Urticaria, otherwise known as hives, is an itchy rash characterised by raised, red welts on the surface of the skin. The rash can affect any area of skin. Small raised areas called weals develop on the skin. The weals look like mild blisters and are itchy. Each weal is white or red and is usually surrounded by a small red area of skin which is called a flare. At least 50% of patients with an initial diagnosis of CIU do not have detectable autoantibodies; these are properly designated as cases of presumptive chronic 'idiopathic' urticaria. Approximately 1 in 6 people will develop hives some time during their life and are most common in children. They eventually disappear in most people. They may reappear following infection, when under stress or for no particular reason. there are different kind of urticaria
- Cold urticaria
- Cholinergic urticaria
- Chronic urticaria
- Angiodema urticaria
- solar urticaria
- Acute urticaria
The cause of chronic urticaria is much more difficult to identify. It often ends up being diagnosed as chronic idiopathic urticaria - which means the cause is unknown! Certain parasitic infections, blood pressure drugs or stress may trigger it. The most common foods that cause urticaria are: nuts, chocolate, shellfish, tomatoes, eggs, berries, and milk. Fresh foods cause hives more often than cooked foods. Food additives and preservatives may also cause hives
It is characterized by raised, red skin welts that are more than 5mm in diameter. Hives are extremely itchy, and often have a pale border surrounding the red area. The urticarial rash can be isolated or many, sometimes they join together and form a large area of raised, red rash.

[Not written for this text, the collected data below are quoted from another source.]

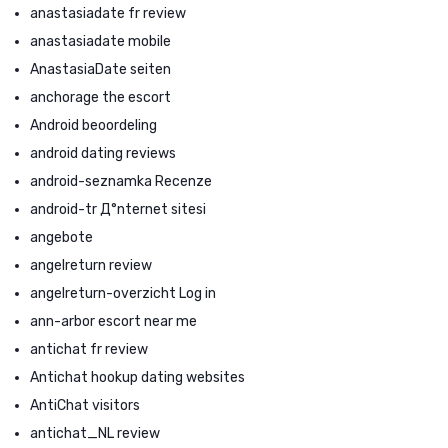
anastasiadate fr review
anastasiadate mobile
AnastasiaDate seiten
anchorage the escort
Android beoordeling
android dating reviews
android-seznamka Recenze
android-tr Д°nternet sitesi
angebote
angelreturn review
angelreturn-overzicht Log in
ann-arbor escort near me
antichat fr review
Antichat hookup dating websites
AntiChat visitors
antichat_NL review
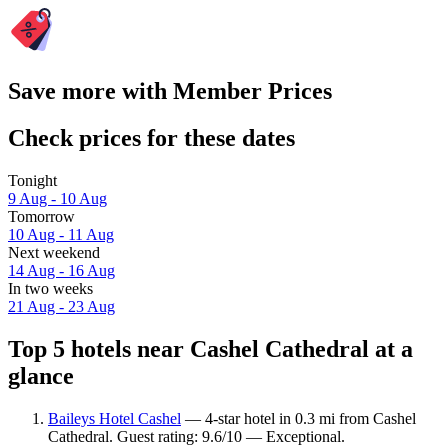
Save more with Member Prices
Check prices for these dates
Tonight
9 Aug - 10 Aug
Tomorrow
10 Aug - 11 Aug
Next weekend
14 Aug - 16 Aug
In two weeks
21 Aug - 23 Aug
Top 5 hotels near Cashel Cathedral at a
glance
Baileys Hotel Cashel
— 4-star hotel in 0.3 mi from Cashel
Cathedral. Guest rating: 9.6/10 — Exceptional.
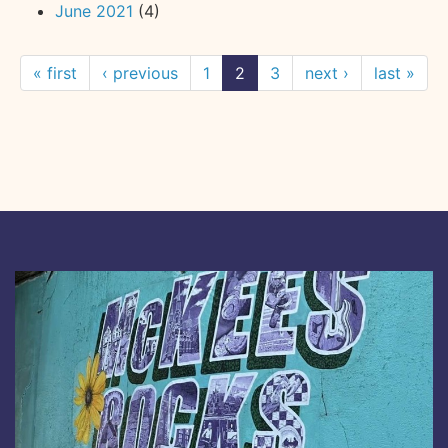
June 2021
(4)
« first
‹ previous
1
2
3
next ›
last »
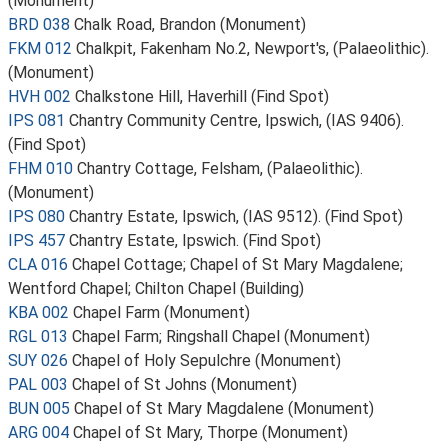
(Monument)
BRD 038
Chalk Road, Brandon (Monument)
FKM 012
Chalkpit, Fakenham No.2, Newport's, (Palaeolithic).
(Monument)
HVH 002
Chalkstone Hill, Haverhill (Find Spot)
IPS 081
Chantry Community Centre, Ipswich, (IAS 9406).
(Find Spot)
FHM 010
Chantry Cottage, Felsham, (Palaeolithic).
(Monument)
IPS 080
Chantry Estate, Ipswich, (IAS 9512). (Find Spot)
IPS 457
Chantry Estate, Ipswich. (Find Spot)
CLA 016
Chapel Cottage; Chapel of St Mary Magdalene;
Wentford Chapel; Chilton Chapel (Building)
KBA 002
Chapel Farm (Monument)
RGL 013
Chapel Farm; Ringshall Chapel (Monument)
SUY 026
Chapel of Holy Sepulchre (Monument)
PAL 003
Chapel of St Johns (Monument)
BUN 005
Chapel of St Mary Magdalene (Monument)
ARG 004
Chapel of St Mary, Thorpe (Monument)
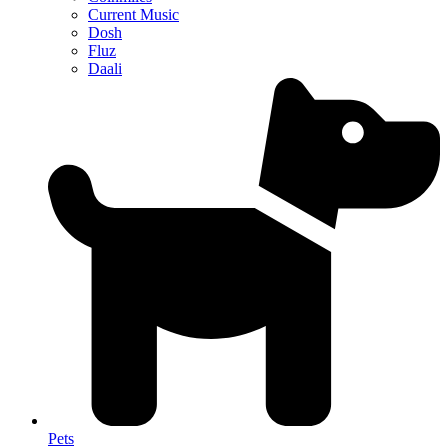
Current Music
Dosh
Fluz
Daali
Pets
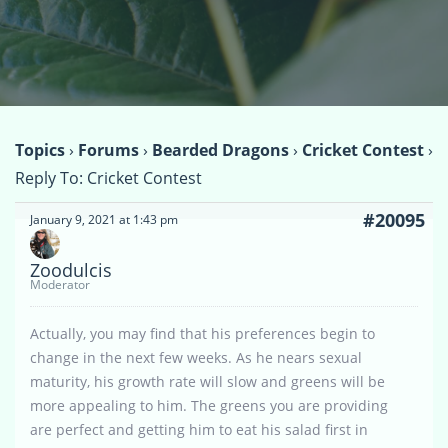
Topics
›
Forums
›
Bearded Dragons
›
Cricket Contest
›
Reply To: Cricket Contest
#20095
January 9, 2021 at 1:43 pm
Zoodulcis
Moderator
Actually, you may find that his preferences begin to
change in the next few weeks. As he nears sexual
maturity, his growth rate will slow and greens will be
more appealing to him. The greens you are providing
are perfect and getting him to eat his salad first in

Homeopathy treatment is extremely effective for urticaria. If you have been taking daily doses of anti-histaminic or steroids, homeopathy can reduce or stop your needs for those chemical based medicines. The use of rose-water in vinegar is useful when there is severe itching on the eruption. About 35 ml of rose water and 25 ml of vinegar should be mixed and the mixture applied locally to the affected part. This will give immediate relief.
The most well tolerated initial treatment is the non-sedating antihistamine Claritin. Zyrtec is similar but may sometimes cause sedation. If that doesn't eliminate the hives, a sedating-type of antihistamine (hydroxyzine, cyproheptadine or doxepin) is added at night. High doses may be needed and this will cause sedation. Fortunately, most patients will become less affected by sedation after they have taken the drug regularly for a while.